Ainsi donc, le nageur Michael Phelps, multiple champion olympique, homme-requin, fume du pot. C'est le tabloïd britannique News of the World qui a révélé cette dangereuse déviance à l'humanité.

À la une du journal, dimanche: photo du roi de Pékin de côté, tétant un «bong», une pipe à eau géante. Dans le bong, de la mari.

Le titre: PHELPS GOES BONG.

Phelps, 23 ans, s'est excusé comme il se doit: en payant une armée de relationnistes hautement entraînés dans la gestion des crises médiatiques pour trouver les mots de contrition de circonstance.

Car, comme chacun le sait, la crise médiatique est la pire ennemie du héros moderne: elle menace ses contrats publicitaires.

Les excuses, donc, rapportées dans la dépêche d'AFP: «J'ai eu une conduite regrettable et j'ai fait une erreur de jugement. J'ai 23 ans, et en dépit de ma réussite dans les bassins, j'ai agi comme un jeune, d'une manière incorrecte. Ma conduite n'est pas celle que le public attend de moi. De cela, je suis désolé.

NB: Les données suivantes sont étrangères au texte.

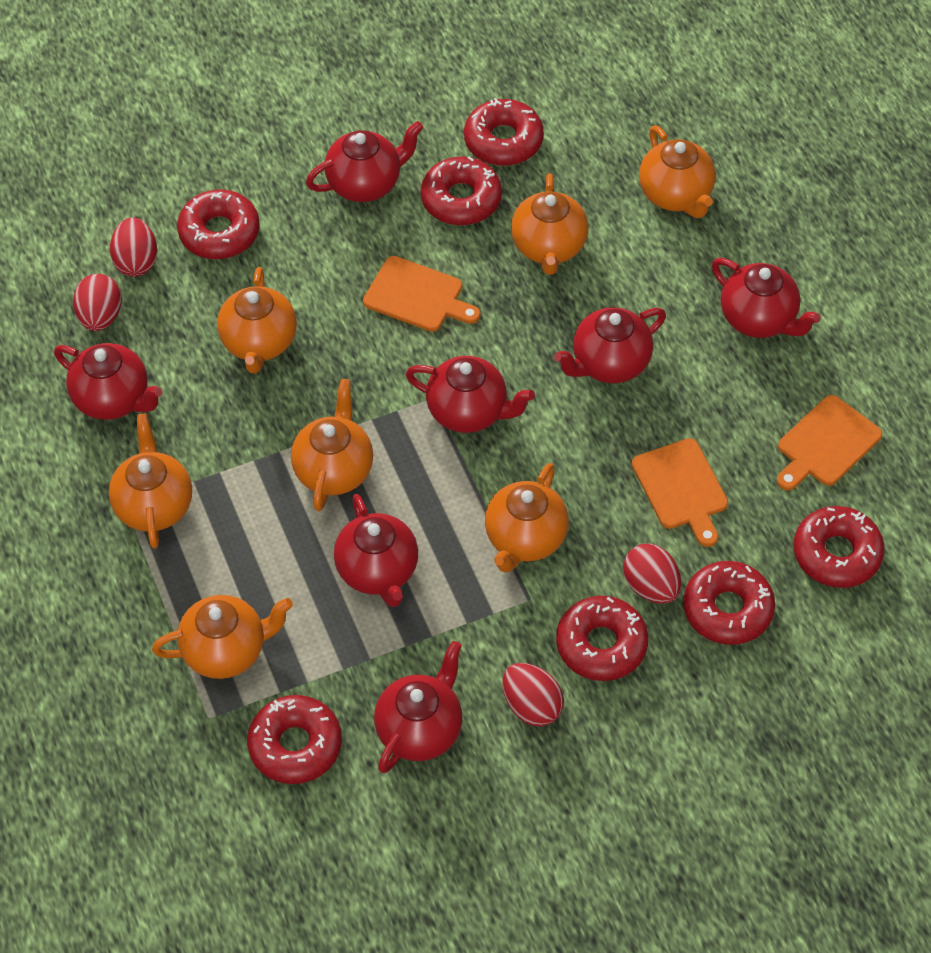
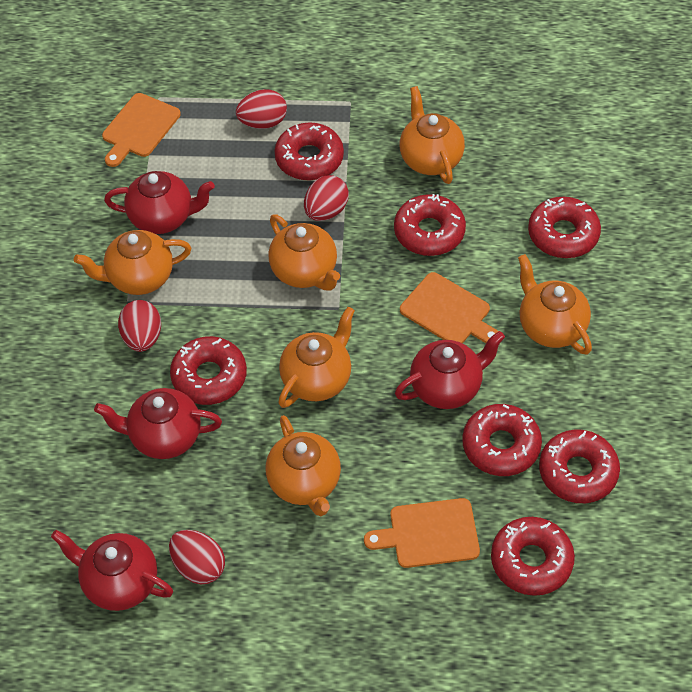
orange teapot: 7 -> 6
red teapot: 7 -> 4

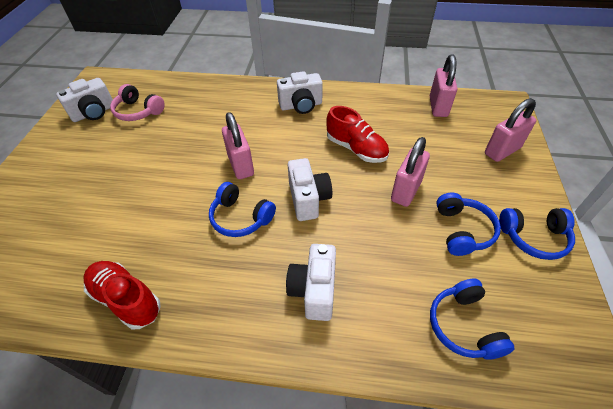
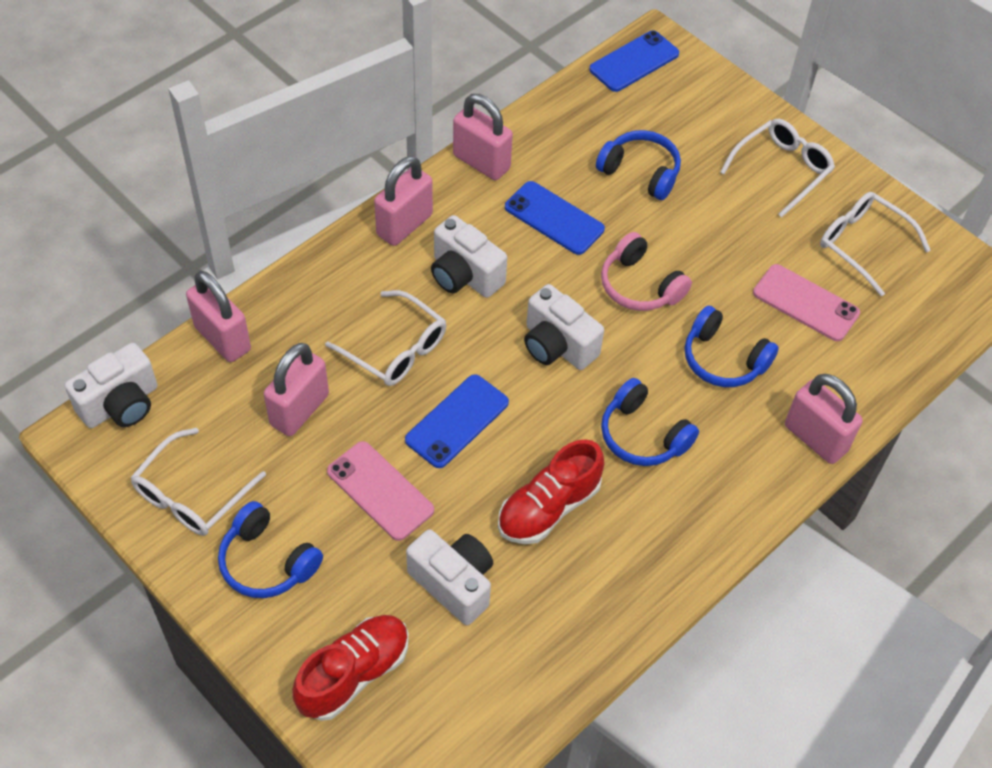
blue phone: 0 -> 3
pink padlock: 4 -> 5
pink phone: 0 -> 2
white glasses: 0 -> 4

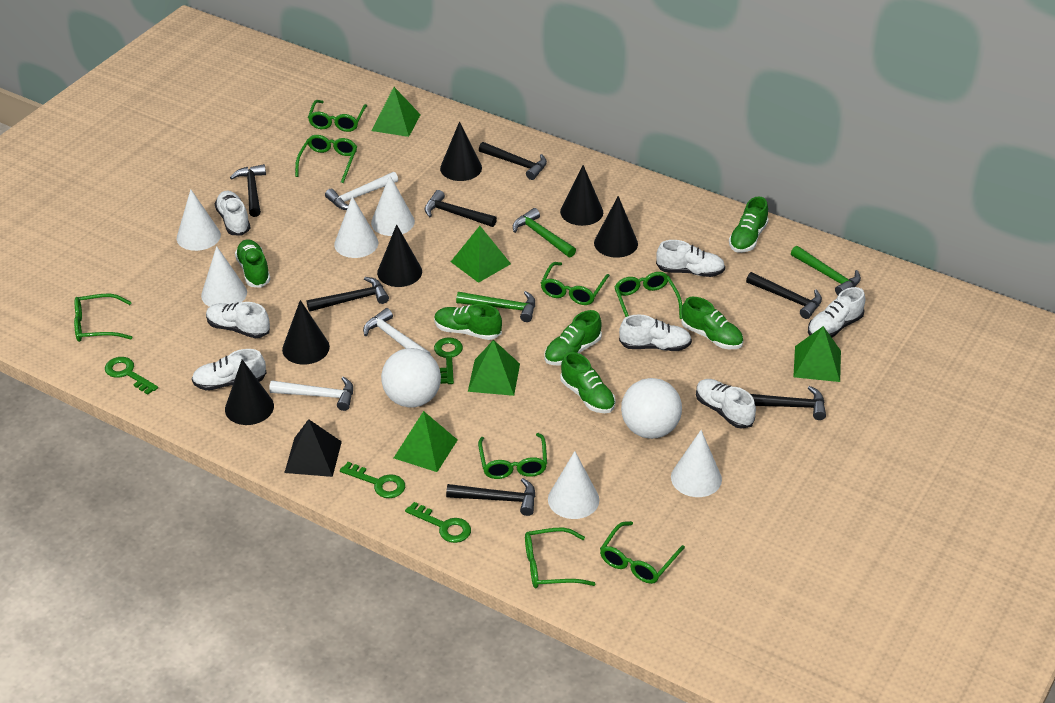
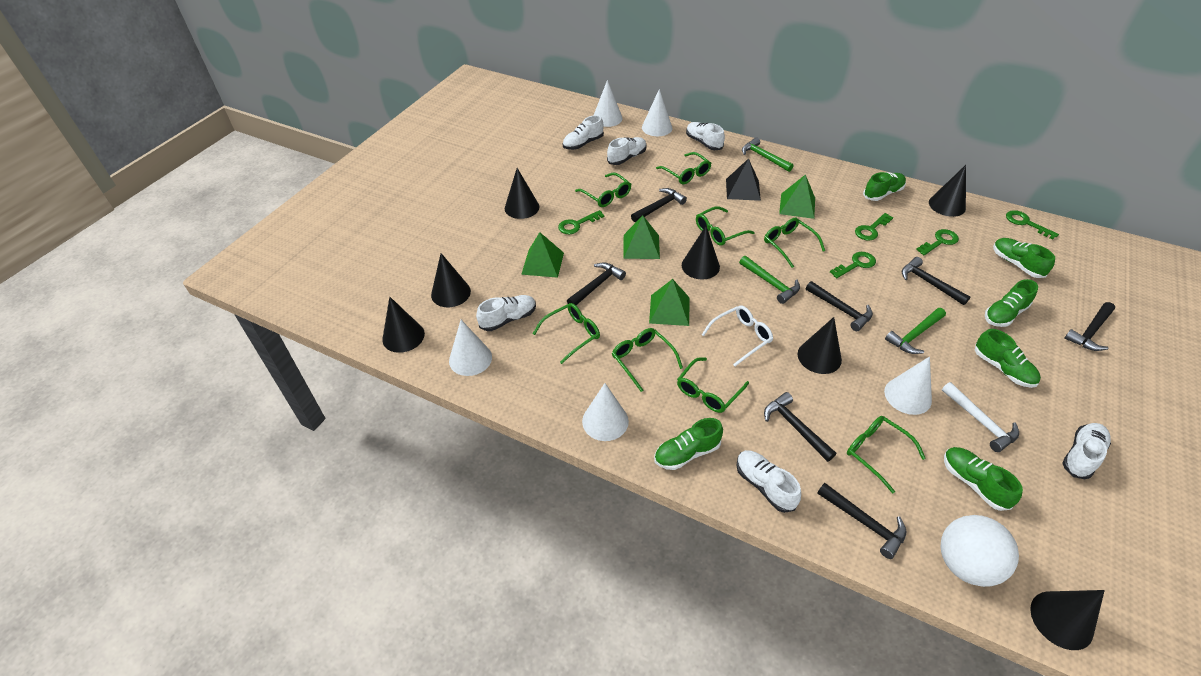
black cone: 6 -> 7
green key: 4 -> 5
green pyramid: 5 -> 4
white ball: 2 -> 1
white cone: 6 -> 5
white glasses: 0 -> 1
white hammer: 3 -> 1
white shoe: 7 -> 6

Je le promets à mes fans et au public: cela n'arrivera plus.»

Speedo, qui commandite l'octuple médaillé d'or des JO de 2008, a rapidement affiché son appui «à Michael et à sa famille». Même chose pour Omega, le fabricant de montres, qui a rappelé à tout le monde qu'il s'agit là d'un «non-événement», puisque le nageur a consommé du pot en privé.

Le scandale, ce n'est pas que Phelps ait fumé du pot. C'est que ce soit encore un scandale de se faire «prendre» à fumer du pot. Que le pot soit encore l'objet d'une prohibition débile, risible, débranchée des moeurs de l'Occidental moyen.

J'ai un scoop pour le News of the World, que je lui soumets, comme ça, gratuitement. Tiens, je lui soumets même le titre: TOUT LE MONDE FUME DU POT.

Méchant scoop, je sais, vous tombez en bas de votre chaise. Mais c'est vrai. Tout le monde fume du pot. Michael Phelps, 23 ans, fume du pot. Big deal! Qui n'en fume pas? À part moi, je veux dire (pas de farces)?

Tout le monde fume du pot. Je ne dis pas que c'est une bonne chose, je dis que c'est répandu, c'est quasiment la normalité, c'en est banal.

Probablement que le gars qui a pris la photo de Phelps fume du pot. Et la fille qui a pondu l'article. Son boss, aussi. Le gars qui a écrit le titre? Ah, lui, c'est sûr qu'il en fume, et du bon, je gagerais que c'est le pusher du journal.

Et n'oublions pas le lecteur qui va acheter son News of the World...

Pourtant, partout en Occident, le pot est à peu près interdit. Amendes, prison, embarras public: la police veille au grain, les lois ont des dents, la Guerre à la drogue ne fait pas de quartiers. Et ces tabloïds qui guettent les stars qui se gèlent doucement...

Combien d'Américains arrêtés pour des infractions touchant le pot, en 2007? Plus de 800 000. La majorité, pour possession simple. Une folie.

«C'est cocasse que le plus grand médaillé olympique de l'histoire fume du pot. Ça détruit la thèse selon laquelle le pot mène à la déchéance!» rigole Jean-Sébastien Fallu, prof à l'École de psycho-éducation de l'Université de Montréal, qui milite pour une approche moins répressive et plus éducative face à la drogue.

Fallu, qui me sort cette statistique: 70% des jeunes Québécois dans la vingtaine fument du pot. Nous ne sommes plus dans la déviance. Nous sommes dans un mode de vie...

En 2005, Jeffrey A. Miron, prof à Harvard, a calculé que si l'État américain légalisait le pot, il économiserait sept milliards de dollars par année en frais de toutes sortes (flics, avocats, prisons). En le taxant comme l'alcool et la cigarette, il engrangerait (au bas mot) plus de six milliards de dollars annuellement (1).

De quoi financer 10 jours de guerre en Irak...

Parmi les 500 économistes qui ont appuyé le débat lancé par Miron: Milton Friedman, Prix Nobel d'économie (1976), leader de l'École de Chicago, pape des néolibéraux modernes. On est loin des clowns du Bloc pot.

Mais savez-vous où est le signe le plus patent de la tolérance, non, pardon, de l'acceptation du pot chez les masses stressées?

On le trouve dans la réponse «positive» des commanditaires de Phelps.

Ils savent que les acheteurs de costumes de bain fluo et de montres de luxe fument du pot, eux aussi. Ils savent que ces acheteurs voient ce «scandale» pour ce qu'il est: une autre singerie obligée de la War on Drugs.